La morte di Clorinda: sacrificio e redenzione
Nel Canto XII Tasso racconta la storia di Clorinda e la sua impresa finale. Per incendiare la torre mobile cristiana deve indossare un'armatura rugginosa che non rifletta la luce, rinunciando alla sua identità visiva consueta.
Arsete, l'eunuco che l'ha allevata, racconta la sua vera origine: figlia della regina d'Etiopia, nata bianca dopo le preghiere a San Giorgio, affidata ad Arsete per paura del re. Il parallelo è evidente: San Giorgio libera la fanciulla dal drago, Clorinda salva Olindo e Sofronia dalle fiamme.
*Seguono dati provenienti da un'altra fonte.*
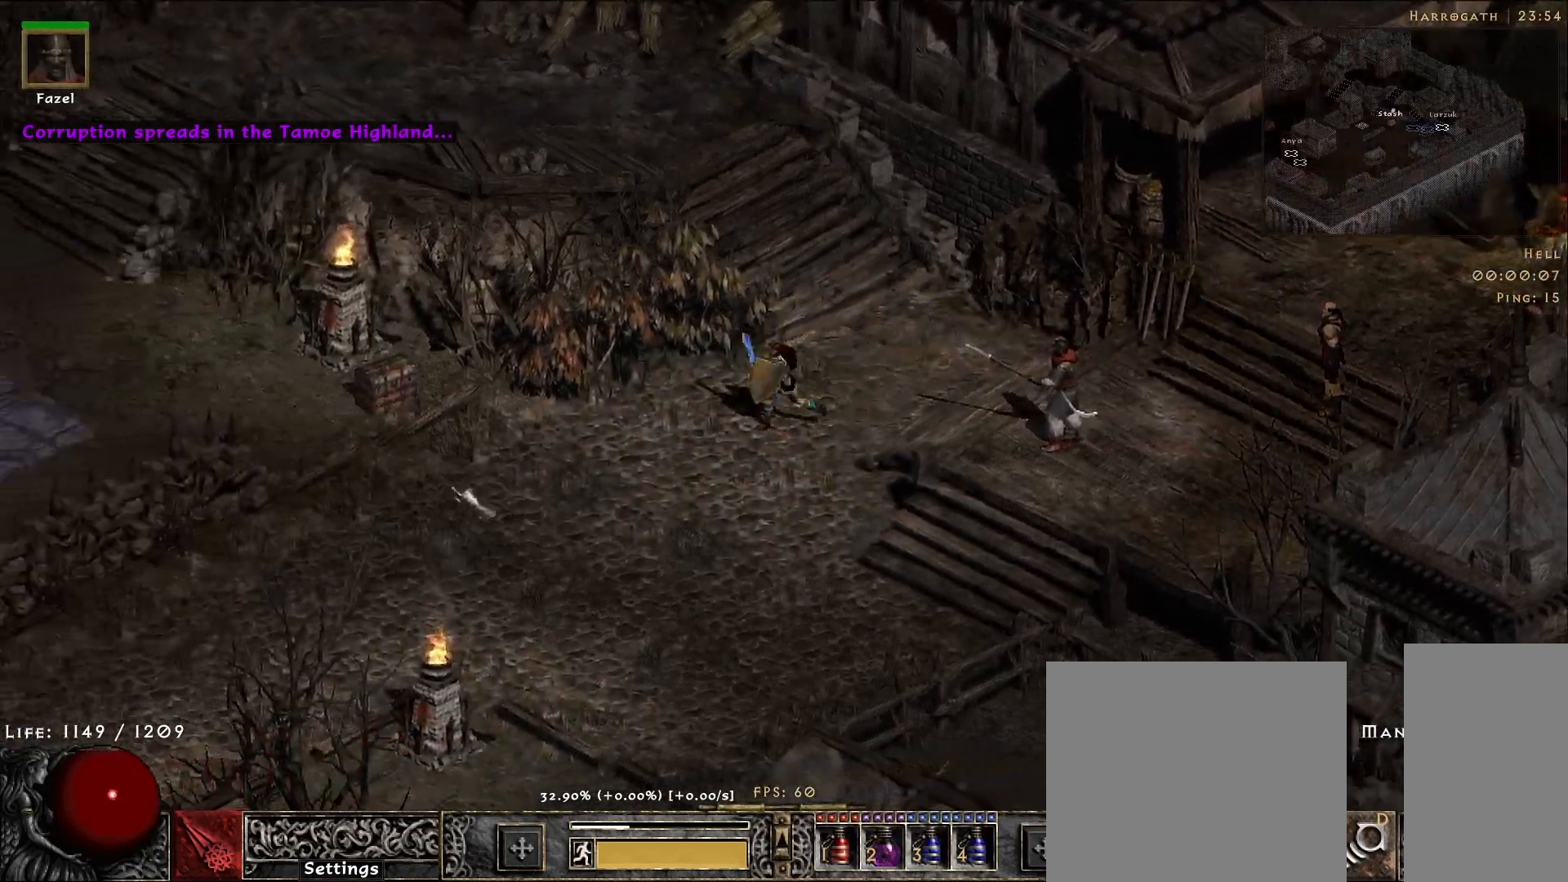
{"keys": [], "mouse": [], "events": [[17, "mouse_left", "up"], [150, "mouse_left", "down"], [267, "mouse_left", "up"], [383, "mouse_left", "down"], [500, "mouse_left", "up"]]}
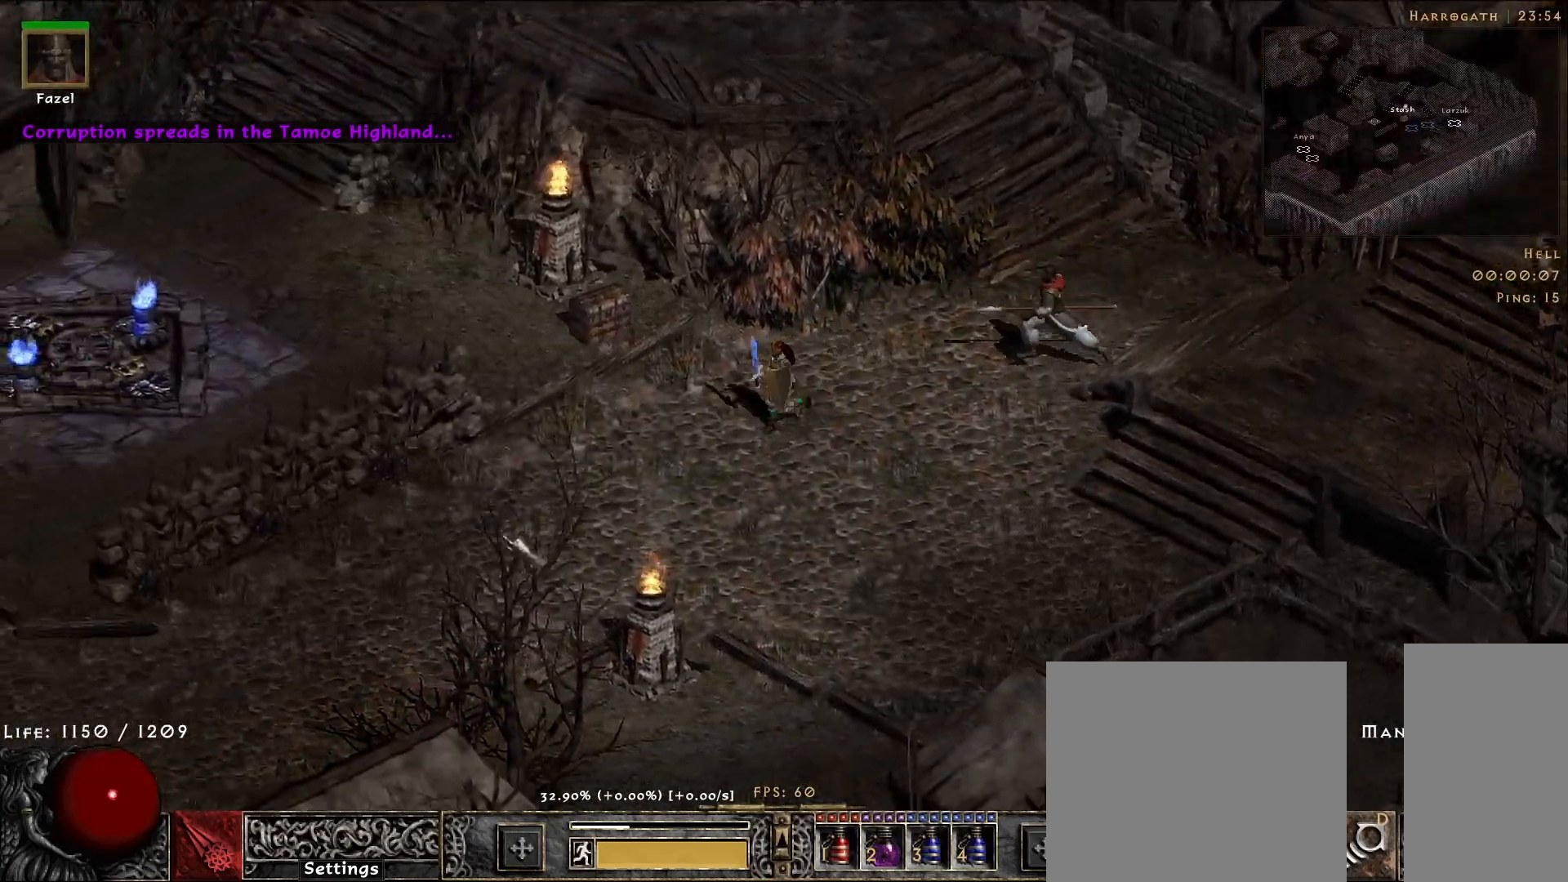
{"keys": [], "mouse": [], "events": [[133, "mouse_left", "down"], [267, "mouse_left", "up"], [400, "mouse_left", "down"], [500, "mouse_left", "up"]]}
Durante l'infanzia, una tigre l'allatta quando Arsete fugge spaventato - da qui il cimiero della tigre sul suo elmo. Arsete non la battezza mai, nonostante l'apparizione di San Giorgio in sogno.
L'incendio della torre riesce, ma Clorinda resta chiusa fuori dalle mura. Tancredi la sfida a duello senza riconoscerla. Combattono fino allo sfinimento, corpo a corpo. All'alba Clorinda si rivela "donna dalla femminilità calda", non più "Virgo militans".
Prima di morire chiede il battesimo e perdona Tancredi. Lui le toglie l'elmo, la riconosce e resta pietrificato, ma trova la forza di battezzarla: "le dà vita con l'acqua" al contrario del ferro che causa morte.
Simbolismo profondo: La morte di Clorinda è redenzione - conciliazione con la sua vera natura femminile e cristiana.